March 28, 2026 · Sovont · 3 min read

The Shadow ML Dependency

Your model works. Your pipeline is green. But somewhere, something is hardcoded to a version you never wrote down. That's the shadow dependency — and it will break you.

MLOps

Your model is deployed. The pipeline is green. Metrics look fine. You go to sleep.

Six weeks later, a dependency upgrade happens. Or a library gets a silent breaking change. Or the cloud provider quietly updates a managed service. And your model starts doing something subtly wrong — not crashing, just drifting. Not loud enough to trigger an alert. Loud enough to matter.

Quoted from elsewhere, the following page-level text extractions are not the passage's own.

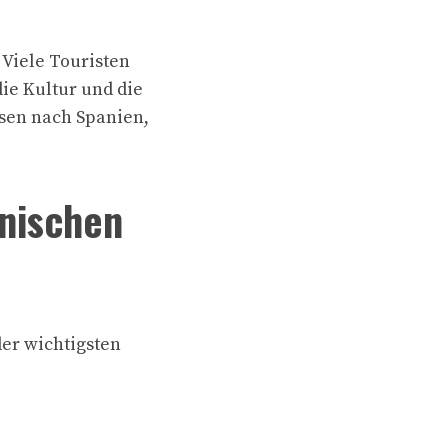
Viele Touristen
ie Kultur und die
sen nach Spanien,
anischen
der wichtigsten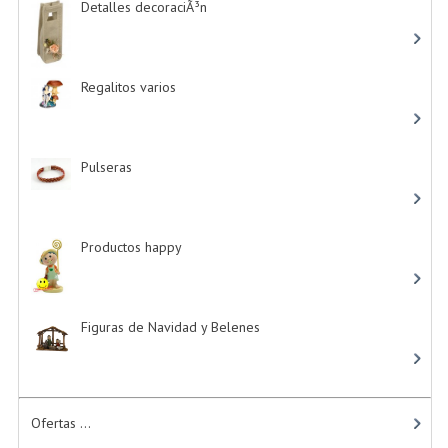
Detalles decoraciÃ³n
-> (16)
Regalitos varios
-> (5)
Pulseras
-> (4)
Productos happy
-> (15)
Figuras de Navidad y Belenes
Ofertas ...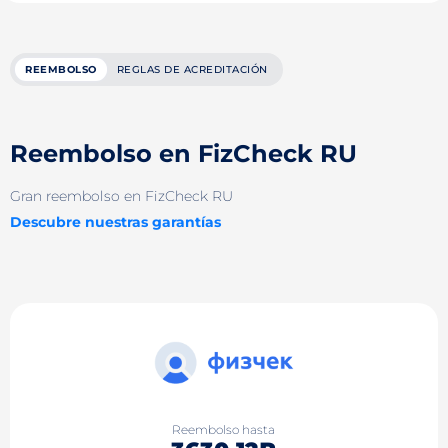
REEMBOLSO
REGLAS DE ACREDITACIÓN
Reembolso en FizCheck RU
Gran reembolso en FizCheck RU
Descubre nuestras garantías
Reembolso hasta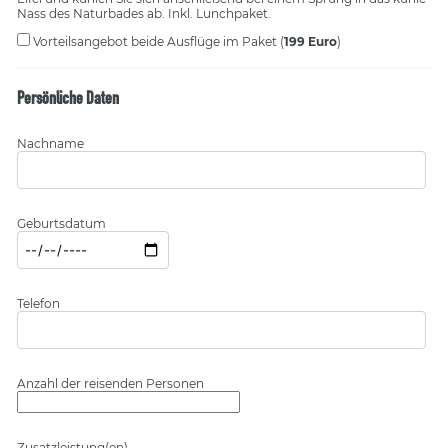
Nass des Naturbades ab. Inkl. Lunchpaket.
Vorteilsangebot
beide Ausflüge im Paket (
199 Euro
)
Persönliche Daten
Nachname
Geburtsdatum
Telefon
Anzahl der reisenden Personen
Zusatzleistung(en)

That’s the shadow ML dependency. And almost every production ML system has at least one.

What It Looks Like

Shadow dependencies don’t show up in your requirements.txt. They live in:

Tokenizer behavior tied to a specific version of a library that never gets pinned
Preprocessing logic that assumes pandas will handle NaNs a certain way — until it doesn’t
Feature encoding in a training notebook that diverges from what’s in your serving code
Model weights loaded from a path that quietly got overwritten by a scheduled retrain
Prompts referencing an LLM system behavior that changed when the provider pushed an update

Each of these is a dependency. None of them look like a dependency until they break.

Why It Happens

ML systems have two codebases: the one you track and the one you don’t.

The one you track: your source code, your model code, your pipelines.

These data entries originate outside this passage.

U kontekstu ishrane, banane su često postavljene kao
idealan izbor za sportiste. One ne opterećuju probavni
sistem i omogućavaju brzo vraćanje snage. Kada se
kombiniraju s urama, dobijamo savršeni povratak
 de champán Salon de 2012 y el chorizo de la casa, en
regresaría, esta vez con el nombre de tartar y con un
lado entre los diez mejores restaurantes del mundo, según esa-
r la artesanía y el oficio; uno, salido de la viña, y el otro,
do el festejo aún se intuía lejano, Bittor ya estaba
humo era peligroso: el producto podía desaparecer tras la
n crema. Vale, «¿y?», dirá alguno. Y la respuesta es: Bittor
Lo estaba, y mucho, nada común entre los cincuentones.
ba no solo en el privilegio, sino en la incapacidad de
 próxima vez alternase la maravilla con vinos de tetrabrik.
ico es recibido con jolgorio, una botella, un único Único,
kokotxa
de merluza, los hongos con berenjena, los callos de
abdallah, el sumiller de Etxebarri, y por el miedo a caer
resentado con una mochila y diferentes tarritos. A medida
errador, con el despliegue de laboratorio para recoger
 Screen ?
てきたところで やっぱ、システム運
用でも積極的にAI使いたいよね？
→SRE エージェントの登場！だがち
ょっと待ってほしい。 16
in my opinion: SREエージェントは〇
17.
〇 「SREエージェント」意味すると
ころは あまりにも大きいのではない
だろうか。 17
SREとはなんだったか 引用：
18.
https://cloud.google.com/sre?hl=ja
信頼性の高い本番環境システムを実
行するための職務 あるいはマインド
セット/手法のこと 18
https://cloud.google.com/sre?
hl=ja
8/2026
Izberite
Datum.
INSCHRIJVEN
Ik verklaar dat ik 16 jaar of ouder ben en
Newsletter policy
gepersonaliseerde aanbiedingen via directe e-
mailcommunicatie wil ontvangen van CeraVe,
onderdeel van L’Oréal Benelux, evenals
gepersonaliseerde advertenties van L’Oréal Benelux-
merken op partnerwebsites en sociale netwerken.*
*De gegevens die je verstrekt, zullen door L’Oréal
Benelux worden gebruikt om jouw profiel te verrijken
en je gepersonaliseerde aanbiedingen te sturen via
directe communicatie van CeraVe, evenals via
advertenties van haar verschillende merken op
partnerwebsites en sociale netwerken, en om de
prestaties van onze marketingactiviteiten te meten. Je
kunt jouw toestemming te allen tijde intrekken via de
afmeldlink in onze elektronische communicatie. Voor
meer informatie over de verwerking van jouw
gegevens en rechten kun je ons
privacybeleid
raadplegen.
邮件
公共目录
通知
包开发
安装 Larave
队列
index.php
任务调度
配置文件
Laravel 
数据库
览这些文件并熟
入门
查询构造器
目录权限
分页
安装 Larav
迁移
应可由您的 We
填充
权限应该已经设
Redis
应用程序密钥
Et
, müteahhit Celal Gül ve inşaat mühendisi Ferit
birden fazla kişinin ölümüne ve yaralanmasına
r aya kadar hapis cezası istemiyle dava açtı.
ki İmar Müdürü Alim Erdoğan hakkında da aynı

The one you don’t: the environment assumptions baked into training notebooks, the ad hoc decisions that became defaults, the “I’ll clean this up later” configurations that ran in production for two years.

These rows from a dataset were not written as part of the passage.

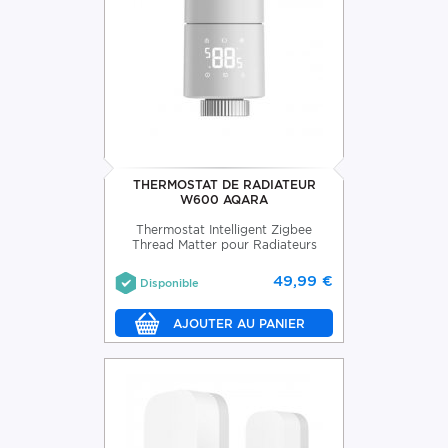
THERMOSTAT DE RADIATEUR
W600 AQARA
Thermostat Intelligent Zigbee
Thread Matter pour Radiateurs
49,99 €
Disponible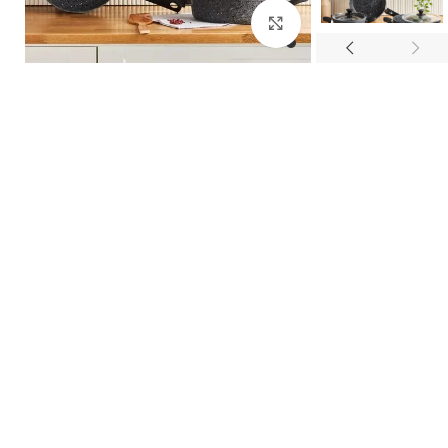
بزرگنمایی تصویر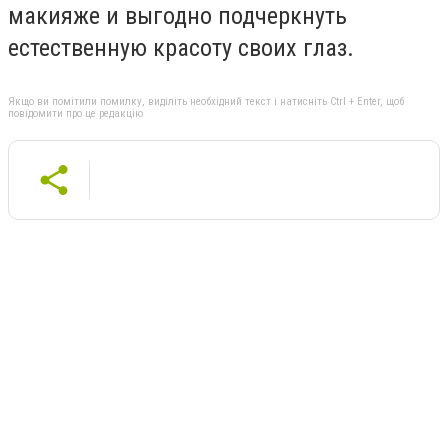
макияже и выгодно подчеркнуть
естественную красоту своих глаз.
Якщо ви помітили помилку, виділіть необхідний текст і натисніть Ctrl + Enter, щоб
повідомити про це редакцію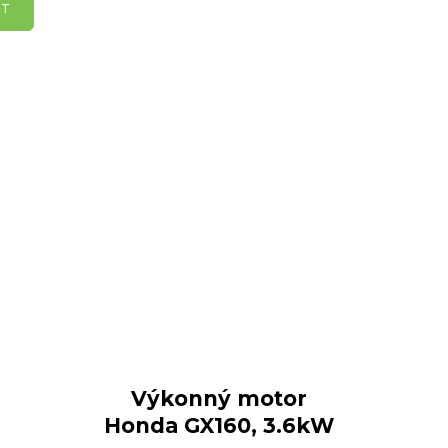
KT
Výkonný motor
Honda GX160, 3.6kW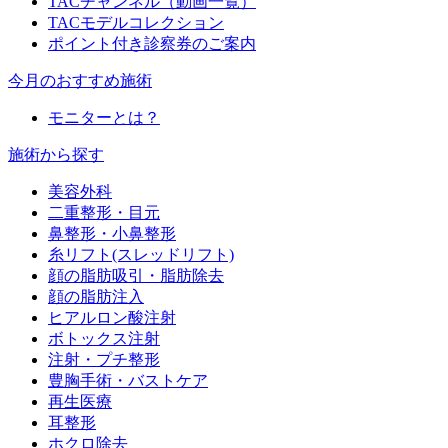
TACチャンネル（動画一覧）
TACモデルコレクション
ポイント付き診察券のご案内
今月のおすすめ施術
モニターとは？
施術から探す
美容外科
二重整形・目元
鼻整形・小鼻整形
糸リフト(スレッドリフト)
顔の脂肪吸引・脂肪除去
顔の脂肪注入
ヒアルロン酸注射
ボトックス注射
注射・プチ整形
豊胸手術・バストケア
再生医療
耳整形
ホクロ除去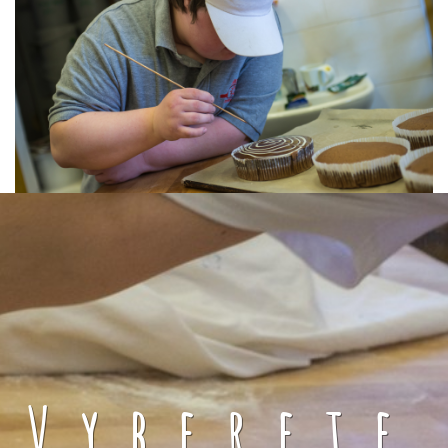
Vyberete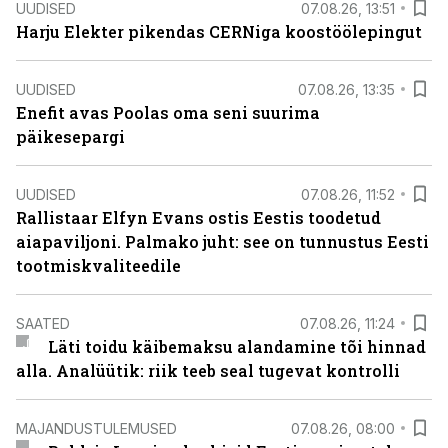
UUDISED
07.08.26, 13:51
Harju Elekter pikendas CERNiga koostöölepingut
UUDISED
07.08.26, 13:35
Enefit avas Poolas oma seni suurima
päikesepargi
UUDISED
07.08.26, 11:52
Rallistaar Elfyn Evans ostis Eestis toodetud
aiapaviljoni. Palmako juht: see on tunnustus Eesti
tootmiskvaliteedile
SAATED
07.08.26, 11:24
Läti toidu käibemaksu alandamine tõi hinnad
alla. Analüütik: riik teeb seal tugevat kontrolli
MAJANDUSTULEMUSED
07.08.26, 08:00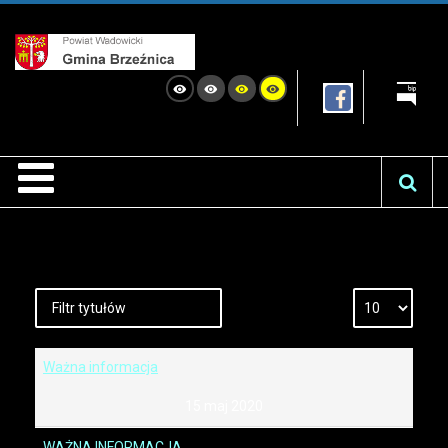
Ważna informacja
15 maj 2020
WAŻNA INFORMACJA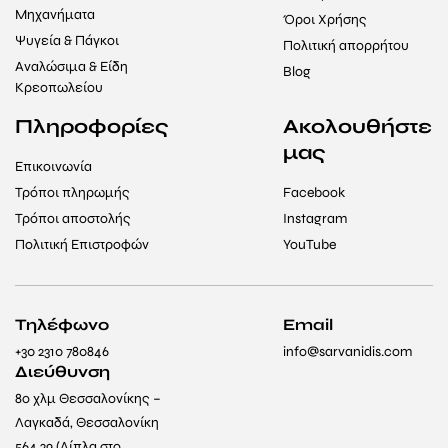
Μηχανήματα
Όροι Χρήσης
Ψυγεία & Πάγκοι
Πολιτική απορρήτου
Αναλώσιμα & Είδη
Blog
Κρεοπωλείου
Πληροφορίες
Ακολουθήστε
μας
Επικοινωνία
Τρόποι πληρωμής
Facebook
Τρόποι αποστολής
Instagram
Πολιτική Επιστροφών
YouTube
Τηλέφωνο
Email
+30 2310 780846
info@sarvanidis.com
Διεύθυνση
8ο χλμ Θεσσαλονίκης –
Λαγκαδά, Θεσσαλονίκη
564 29 (Δίπλα στο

Software has this problem too. But ML has it worse, because so much of what determines output isn’t code — it’s weights, tokenizers, preprocessing order, data schemas. Version control doesn’t capture most of it by default.

The Fix Is Boring

Pin everything. Serialize everything. Test cross-version behavior.

Pin your libraries hard. Even minor versions.
Serialize preprocessing steps alongside your model artifact, not separately.
Use hashes to verify model weights at load time.
Log the full environment at training time, not just the major dependencies.
Run integration tests that load the artifact and exercise the full inference path against expected outputs.

And for LLM pipelines specifically: treat the model version and the system prompt as one artifact. If either changes, the artifact version changes. No exceptions.

The Real Problem

Shadow dependencies expose a deeper issue: most ML systems don’t have a clear boundary between “what the system does” and “what the environment does.” That ambiguity is debt. The shadow dependency is just where it comes due.

Fix the ambiguity. The dependencies will follow.

The pipeline that breaks silently is worse than the one that breaks loud. Know what your system actually depends on — all of it.